Directions for this task -> Although the data below holds other lines too, output only those from the line with "(A USB thumb drive is required.)" up to and including the line with "Page.1 of 5", exactly as they appear.

Information shown ->
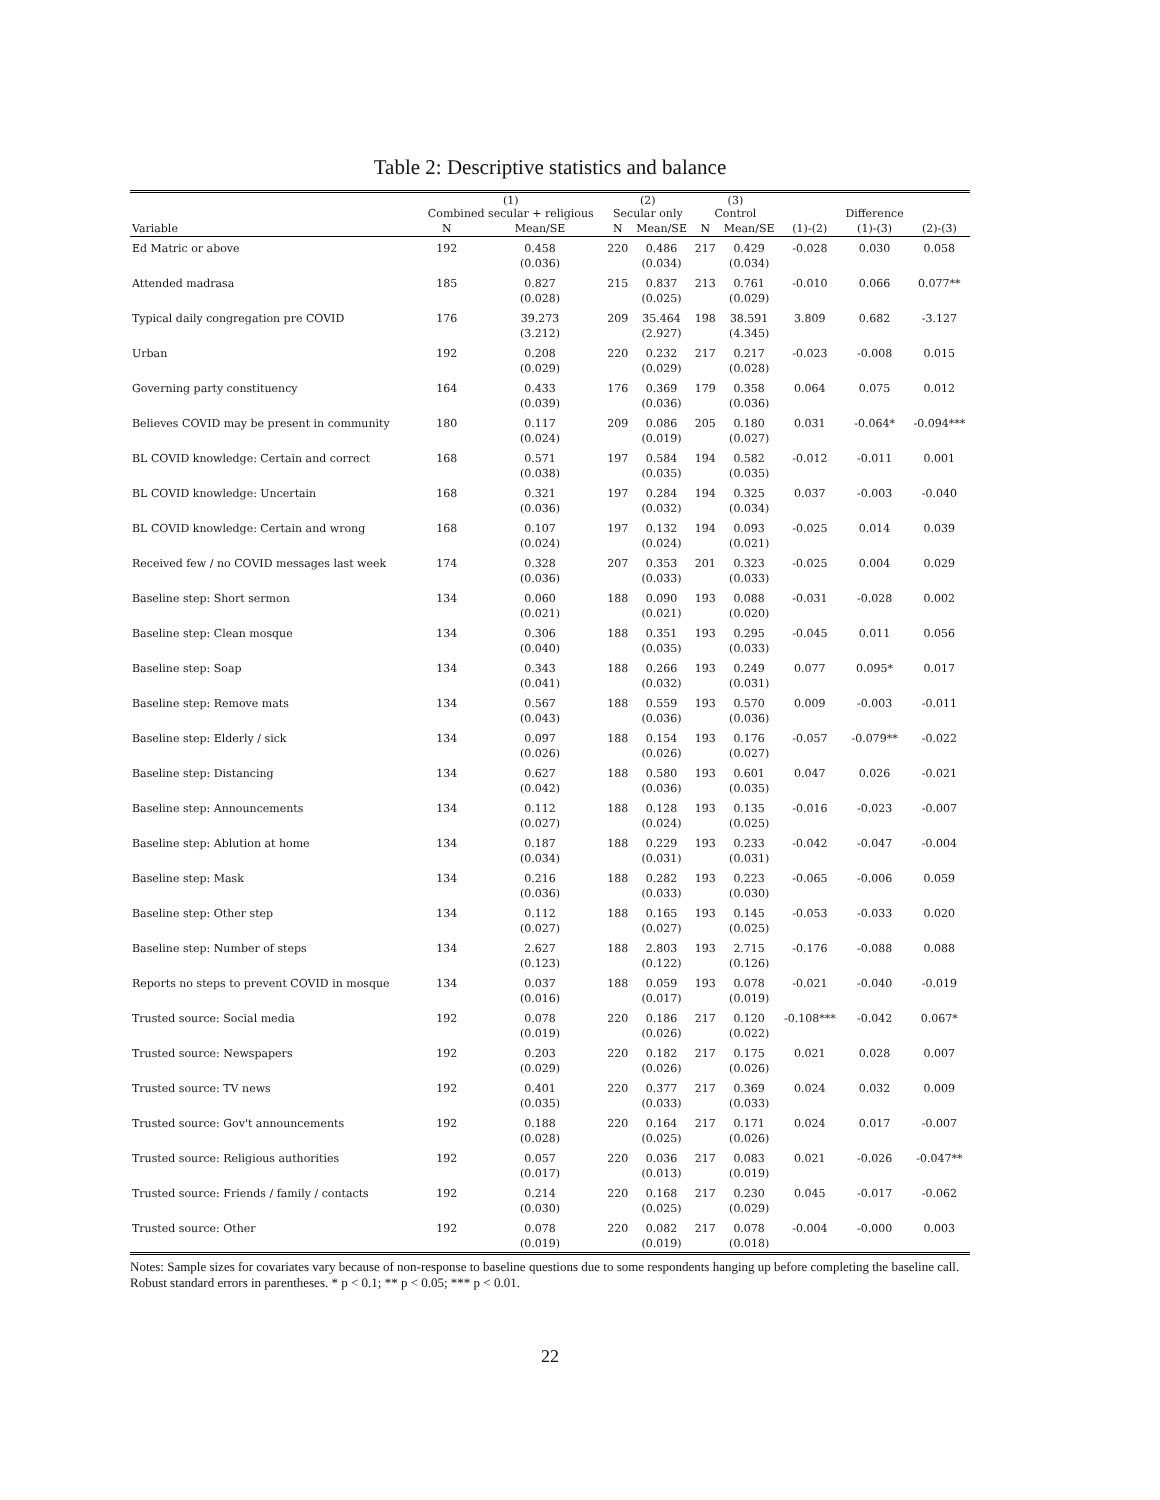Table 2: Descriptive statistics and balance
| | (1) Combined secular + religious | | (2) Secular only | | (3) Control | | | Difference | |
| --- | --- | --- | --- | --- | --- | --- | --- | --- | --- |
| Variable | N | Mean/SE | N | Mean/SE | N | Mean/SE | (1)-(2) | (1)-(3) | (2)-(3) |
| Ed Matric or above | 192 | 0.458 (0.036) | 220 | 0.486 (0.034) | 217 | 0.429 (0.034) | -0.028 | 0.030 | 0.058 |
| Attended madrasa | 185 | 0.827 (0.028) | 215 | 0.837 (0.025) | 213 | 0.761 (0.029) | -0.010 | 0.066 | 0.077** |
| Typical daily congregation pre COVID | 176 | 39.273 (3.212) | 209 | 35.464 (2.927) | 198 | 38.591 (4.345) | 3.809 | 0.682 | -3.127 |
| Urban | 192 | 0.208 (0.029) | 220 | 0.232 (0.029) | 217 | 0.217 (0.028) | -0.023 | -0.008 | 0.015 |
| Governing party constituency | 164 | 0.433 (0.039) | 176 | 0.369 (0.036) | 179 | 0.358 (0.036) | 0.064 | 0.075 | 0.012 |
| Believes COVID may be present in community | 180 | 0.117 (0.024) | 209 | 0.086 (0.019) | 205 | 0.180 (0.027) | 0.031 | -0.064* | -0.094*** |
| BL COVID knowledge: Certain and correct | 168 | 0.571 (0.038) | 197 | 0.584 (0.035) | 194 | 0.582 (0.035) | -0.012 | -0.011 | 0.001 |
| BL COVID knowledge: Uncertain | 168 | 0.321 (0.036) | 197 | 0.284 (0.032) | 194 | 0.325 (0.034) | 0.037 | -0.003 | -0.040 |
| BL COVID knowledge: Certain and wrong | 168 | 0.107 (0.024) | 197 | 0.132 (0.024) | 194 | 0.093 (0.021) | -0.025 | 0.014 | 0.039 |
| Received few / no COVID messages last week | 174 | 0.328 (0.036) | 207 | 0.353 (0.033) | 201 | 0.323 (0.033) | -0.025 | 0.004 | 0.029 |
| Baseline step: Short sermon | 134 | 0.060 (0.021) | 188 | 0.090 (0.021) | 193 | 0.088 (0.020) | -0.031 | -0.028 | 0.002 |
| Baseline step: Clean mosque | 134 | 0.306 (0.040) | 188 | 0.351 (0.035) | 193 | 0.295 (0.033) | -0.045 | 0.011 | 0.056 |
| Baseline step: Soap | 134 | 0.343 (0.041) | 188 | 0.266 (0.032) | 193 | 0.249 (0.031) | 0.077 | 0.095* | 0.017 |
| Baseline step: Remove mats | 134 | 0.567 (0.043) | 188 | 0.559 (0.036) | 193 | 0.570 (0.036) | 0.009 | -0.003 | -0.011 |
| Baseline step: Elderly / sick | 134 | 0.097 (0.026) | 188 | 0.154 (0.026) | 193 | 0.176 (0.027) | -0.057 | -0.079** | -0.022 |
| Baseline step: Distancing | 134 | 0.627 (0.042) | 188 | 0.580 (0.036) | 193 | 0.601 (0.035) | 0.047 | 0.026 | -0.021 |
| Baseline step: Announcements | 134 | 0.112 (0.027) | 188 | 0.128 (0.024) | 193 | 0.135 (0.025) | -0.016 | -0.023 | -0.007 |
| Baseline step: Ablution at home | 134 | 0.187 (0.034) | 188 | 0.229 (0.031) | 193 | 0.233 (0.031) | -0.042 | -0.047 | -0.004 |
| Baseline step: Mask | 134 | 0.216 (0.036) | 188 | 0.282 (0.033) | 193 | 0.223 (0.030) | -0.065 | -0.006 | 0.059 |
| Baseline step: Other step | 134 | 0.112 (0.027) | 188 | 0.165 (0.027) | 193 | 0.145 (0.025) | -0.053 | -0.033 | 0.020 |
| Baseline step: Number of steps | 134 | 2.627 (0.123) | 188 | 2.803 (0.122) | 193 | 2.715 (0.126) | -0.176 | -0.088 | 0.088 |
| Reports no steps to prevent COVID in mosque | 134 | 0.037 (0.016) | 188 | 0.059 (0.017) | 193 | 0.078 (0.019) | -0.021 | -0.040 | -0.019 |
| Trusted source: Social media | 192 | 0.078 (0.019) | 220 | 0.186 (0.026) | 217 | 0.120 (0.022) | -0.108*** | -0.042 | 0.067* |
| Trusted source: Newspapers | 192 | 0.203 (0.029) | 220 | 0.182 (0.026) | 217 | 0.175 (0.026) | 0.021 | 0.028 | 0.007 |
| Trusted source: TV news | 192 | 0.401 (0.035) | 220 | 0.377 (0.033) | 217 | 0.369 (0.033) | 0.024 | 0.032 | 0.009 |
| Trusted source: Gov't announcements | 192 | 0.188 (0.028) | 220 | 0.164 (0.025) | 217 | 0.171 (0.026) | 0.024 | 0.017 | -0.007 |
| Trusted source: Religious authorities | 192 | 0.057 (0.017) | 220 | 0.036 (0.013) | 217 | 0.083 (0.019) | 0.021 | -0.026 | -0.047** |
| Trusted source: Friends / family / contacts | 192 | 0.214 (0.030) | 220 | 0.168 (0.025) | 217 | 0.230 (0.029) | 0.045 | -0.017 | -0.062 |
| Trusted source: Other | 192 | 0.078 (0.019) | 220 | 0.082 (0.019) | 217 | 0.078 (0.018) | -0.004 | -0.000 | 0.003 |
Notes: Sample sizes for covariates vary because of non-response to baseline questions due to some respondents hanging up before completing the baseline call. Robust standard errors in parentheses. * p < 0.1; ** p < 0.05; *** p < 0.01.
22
...
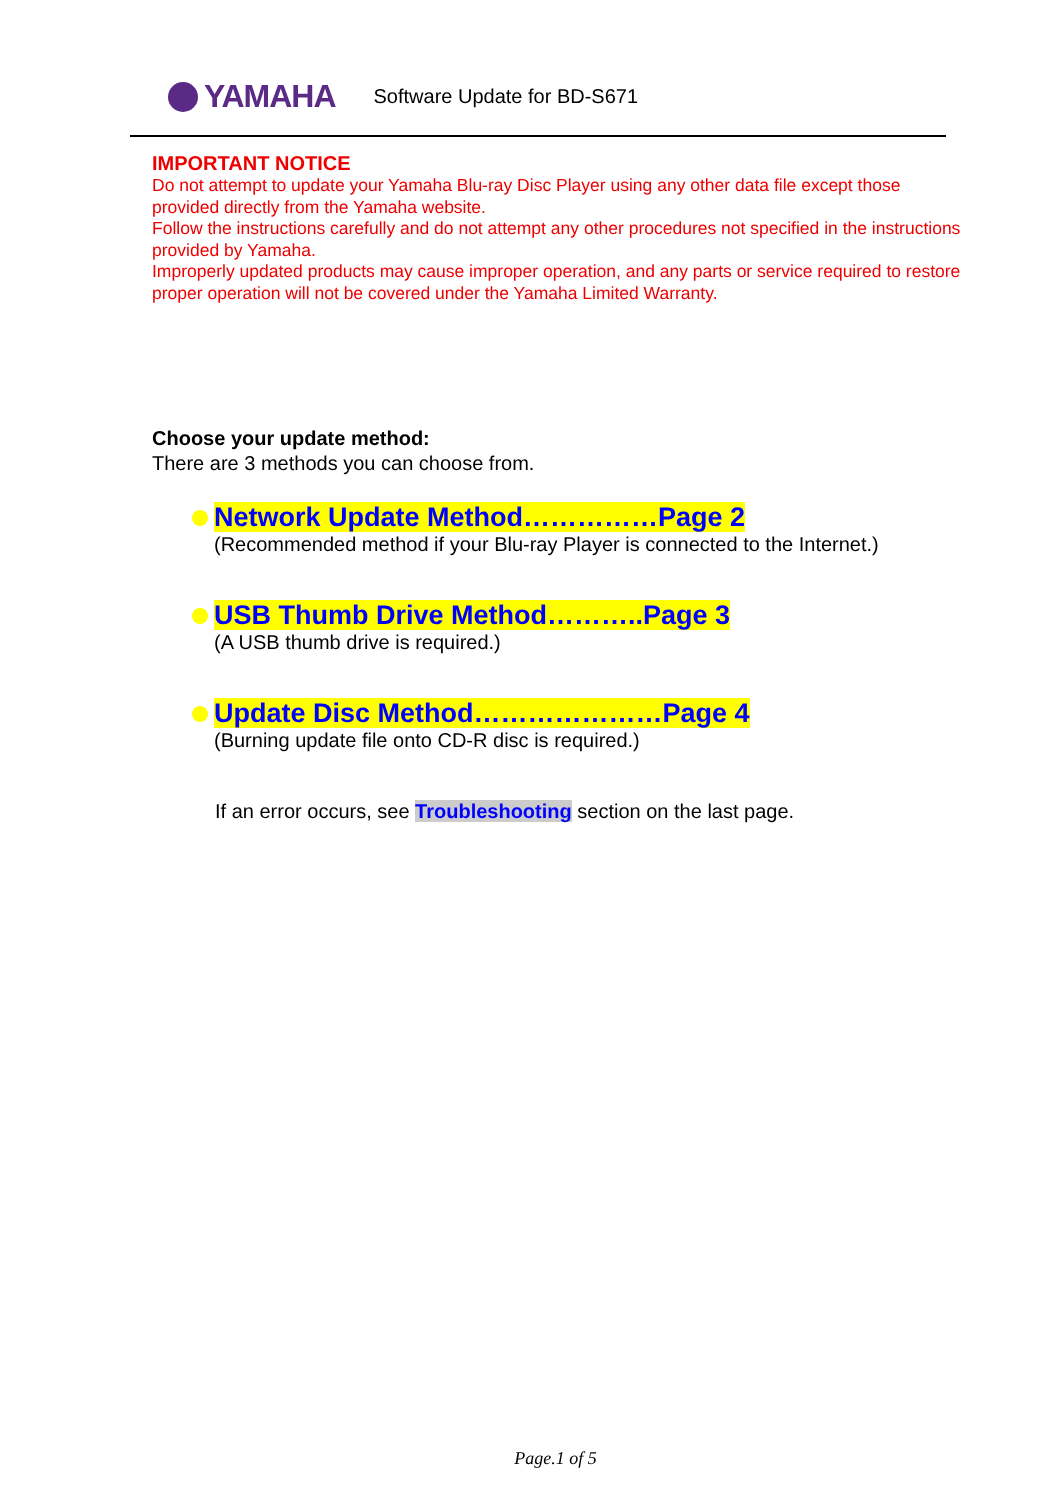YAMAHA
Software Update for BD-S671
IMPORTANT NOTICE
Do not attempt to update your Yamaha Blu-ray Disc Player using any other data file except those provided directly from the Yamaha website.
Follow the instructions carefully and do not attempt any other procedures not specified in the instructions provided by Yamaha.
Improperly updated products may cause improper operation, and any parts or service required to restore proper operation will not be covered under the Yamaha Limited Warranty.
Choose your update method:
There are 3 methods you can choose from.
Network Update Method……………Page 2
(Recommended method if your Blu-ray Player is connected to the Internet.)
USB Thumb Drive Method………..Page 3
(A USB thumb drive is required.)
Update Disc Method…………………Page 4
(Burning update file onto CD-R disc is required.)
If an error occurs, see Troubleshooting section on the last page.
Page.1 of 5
* * *
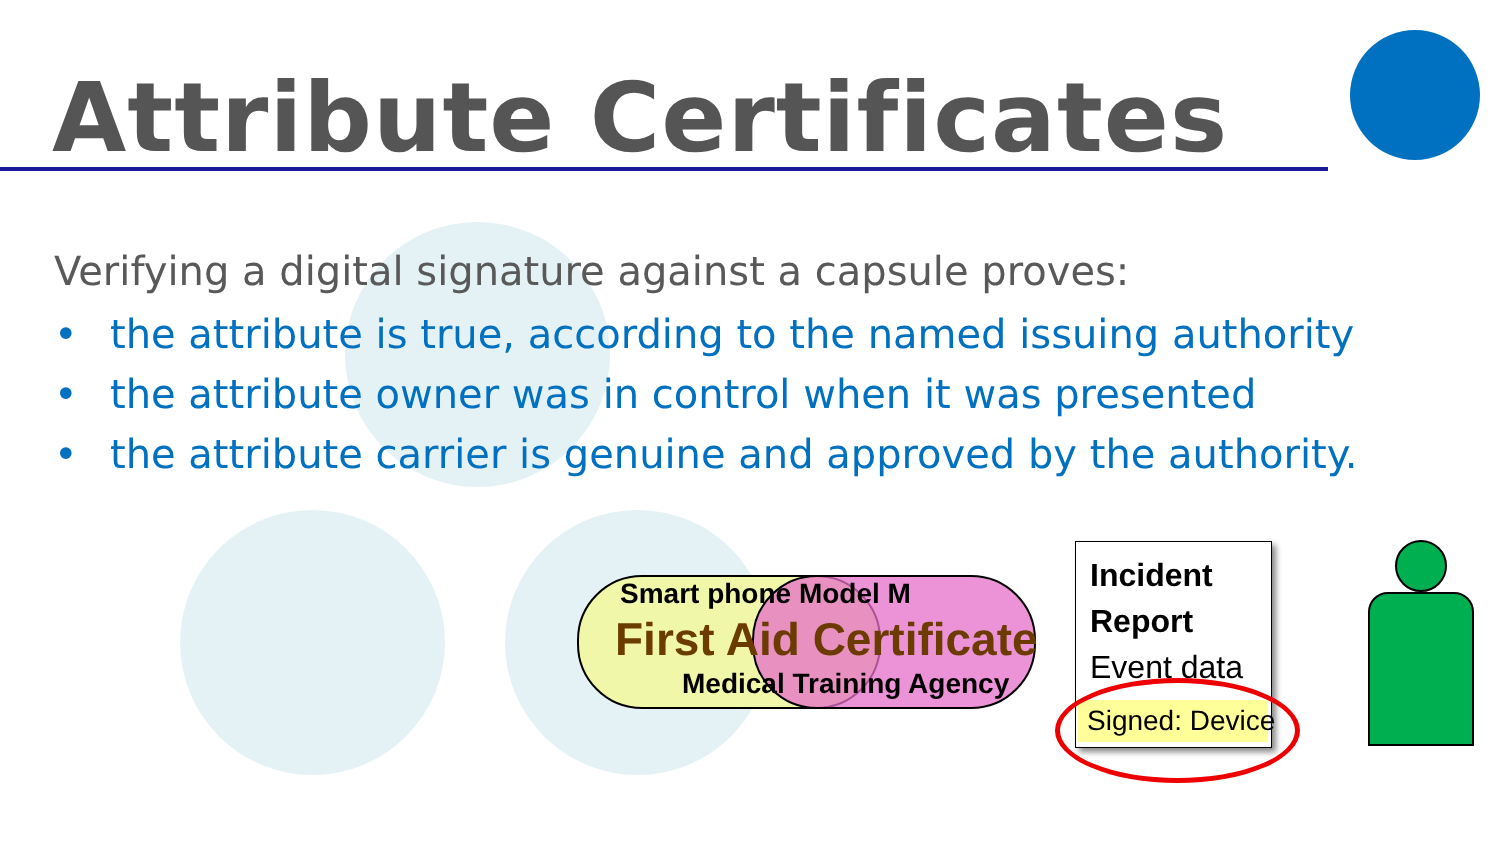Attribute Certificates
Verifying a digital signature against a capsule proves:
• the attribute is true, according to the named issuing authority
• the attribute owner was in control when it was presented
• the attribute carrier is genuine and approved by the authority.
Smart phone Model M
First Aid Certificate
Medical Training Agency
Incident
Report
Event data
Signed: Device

Output of the task ->
(A USB thumb drive is required.)
Update Disc Method…………………Page 4
(Burning update file onto CD-R disc is required.)
If an error occurs, see Troubleshooting section on the last page.
Page.1 of 5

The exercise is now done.